◆ What is expected: What lines in the entries below contain the word "list"? Copy all of them.

◆ Supplied material:
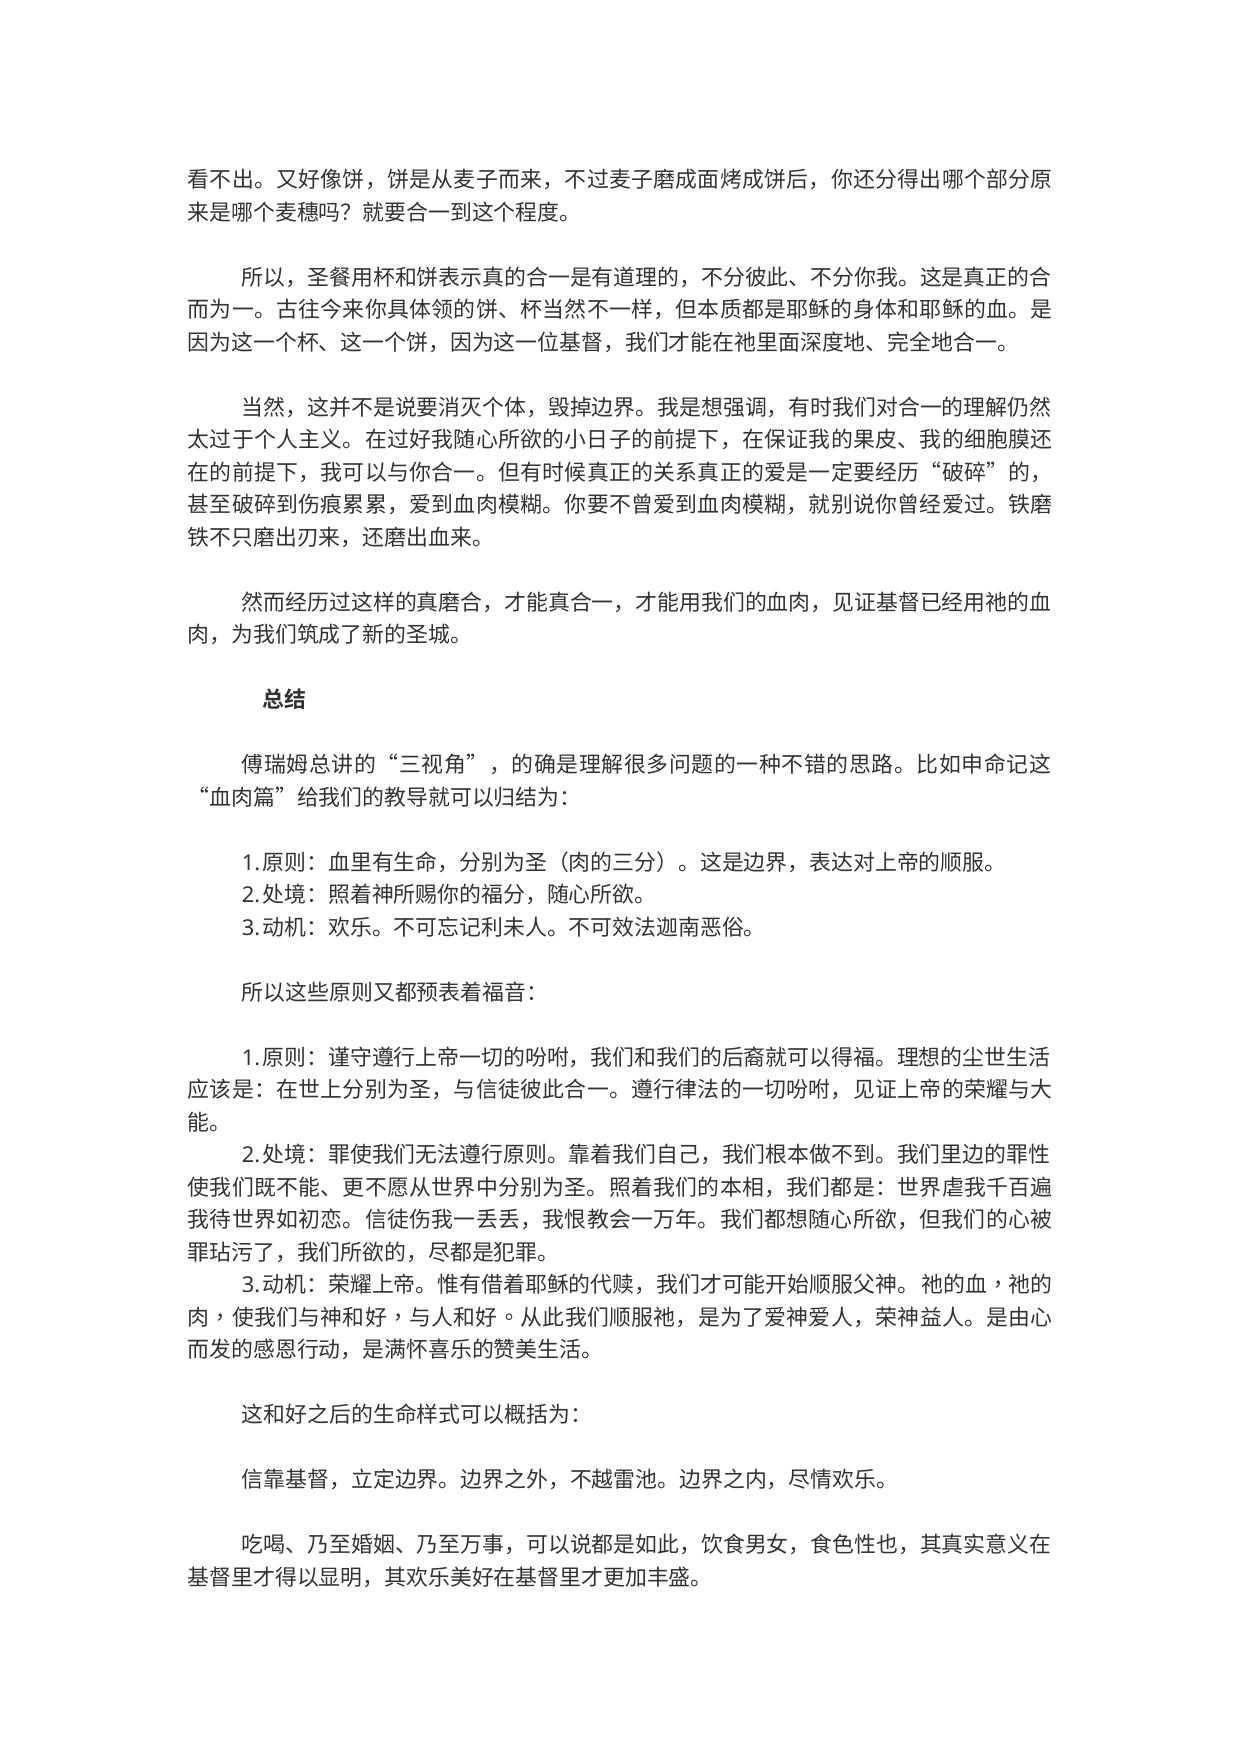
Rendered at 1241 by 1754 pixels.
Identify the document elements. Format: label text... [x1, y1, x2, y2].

text 所以这些原则又都预表着福音： [187, 974, 1053, 1007]
list 处境：罪使我们无法遵行原则。靠着我们自己，我们根本做不到。我们里边的罪性使我们既不能、更不愿从世界中分别为圣。照着我们的本相，我们都是：世界虐我千百遍，我待世界如初恋。信徒伤我一丢丢，我恨教会一万年。我们都想随心所欲，但我们的心被罪玷污了，我们所欲的，尽都是犯罪。 [187, 1137, 1053, 1267]
text 傅瑞姆总讲的“三视角”，的确是理解很多问题的一种不错的思路。比如申命记这“血肉篇”给我们的教导就可以归结为： [187, 747, 1053, 812]
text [187, 162, 1053, 227]
text 所以，圣餐用杯和饼表示真的合一是有道理的，不分彼此、不分你我。这是真正的合而为一。古往今来你具体领的饼、杯当然不一样，但本质都是耶稣的身体和耶稣的血。是因为这一个杯、这一个饼，因为这一位基督，我们才能在祂里面深度地、完全地合一。 [187, 259, 1053, 357]
text 总结 [187, 682, 1053, 714]
list 原则：血里有生命，分别为圣（肉的三分）。这是边界，表达对上帝的顺服。 [187, 844, 1053, 877]
text 然而经历过这样的真磨合，才能真合一，才能用我们的血肉，见证基督已经用祂的血肉，为我们筑成了新的圣城。 [187, 584, 1053, 649]
text 吃喝、乃至婚姻、乃至万事，可以说都是如此，饮食男女，食色性也，其真实意义在基督里才得以显明，其欢乐美好在基督里才更加丰盛。 [187, 1527, 1053, 1592]
text 信靠基督，立定边界。边界之外，不越雷池。边界之内，尽情欢乐。 [187, 1462, 1053, 1494]
list 原则：谨守遵行上帝一切的吩咐，我们和我们的后裔就可以得福。理想的尘世生活，应该是：在世上分别为圣，与信徒彼此合一。遵行律法的一切吩咐，见证上帝的荣耀与大能。 [187, 1039, 1053, 1137]
list 处境：照着神所赐你的福分，随心所欲。 [187, 877, 1053, 909]
text 当然，这并不是说要消灭个体，毁掉边界。我是想强调，有时我们对合一的理解仍然太过于个人主义。在过好我随心所欲的小日子的前提下，在保证我的果皮、我的细胞膜还在的前提下，我可以与你合一。但有时候真正的关系真正的爱是一定要经历“破碎”的，甚至破碎到伤痕累累，爱到血肉模糊。你要不曾爱到血肉模糊，就别说你曾经爱过。铁磨铁不只磨出刃来，还磨出血来。 [187, 389, 1053, 552]
list 动机：荣耀上帝。惟有借着耶稣的代赎，我们才可能开始顺服父神。祂的血，祂的肉，使我们与神和好，与人和好。从此我们顺服祂，是为了爱神爱人，荣神益人。是由心而发的感恩行动，是满怀喜乐的赞美生活。 [187, 1267, 1053, 1364]
list 动机：欢乐。不可忘记利未人。不可效法迦南恶俗。 [187, 909, 1053, 942]
text 这和好之后的生命样式可以概括为： [187, 1397, 1053, 1429]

◆ The answer:
list 处境：罪使我们无法遵行原则。靠着我们自己，我们根本做不到。我们里边的罪性使我们既不能、更不愿从世界中分别为圣。照着我们的本相，我们都是：世界虐我千百遍，我待世界如初恋。信徒伤我一丢丢，我恨教会一万年。我们都想随心所欲，但我们的心被罪玷污了，我们所欲的，尽都是犯罪。 [187, 1137, 1053, 1267]
list 原则：血里有生命，分别为圣（肉的三分）。这是边界，表达对上帝的顺服。 [187, 844, 1053, 877]
list 原则：谨守遵行上帝一切的吩咐，我们和我们的后裔就可以得福。理想的尘世生活，应该是：在世上分别为圣，与信徒彼此合一。遵行律法的一切吩咐，见证上帝的荣耀与大能。 [187, 1039, 1053, 1137]
list 处境：照着神所赐你的福分，随心所欲。 [187, 877, 1053, 909]
list 动机：荣耀上帝。惟有借着耶稣的代赎，我们才可能开始顺服父神。祂的血，祂的肉，使我们与神和好，与人和好。从此我们顺服祂，是为了爱神爱人，荣神益人。是由心而发的感恩行动，是满怀喜乐的赞美生活。 [187, 1267, 1053, 1364]
list 动机：欢乐。不可忘记利未人。不可效法迦南恶俗。 [187, 909, 1053, 942]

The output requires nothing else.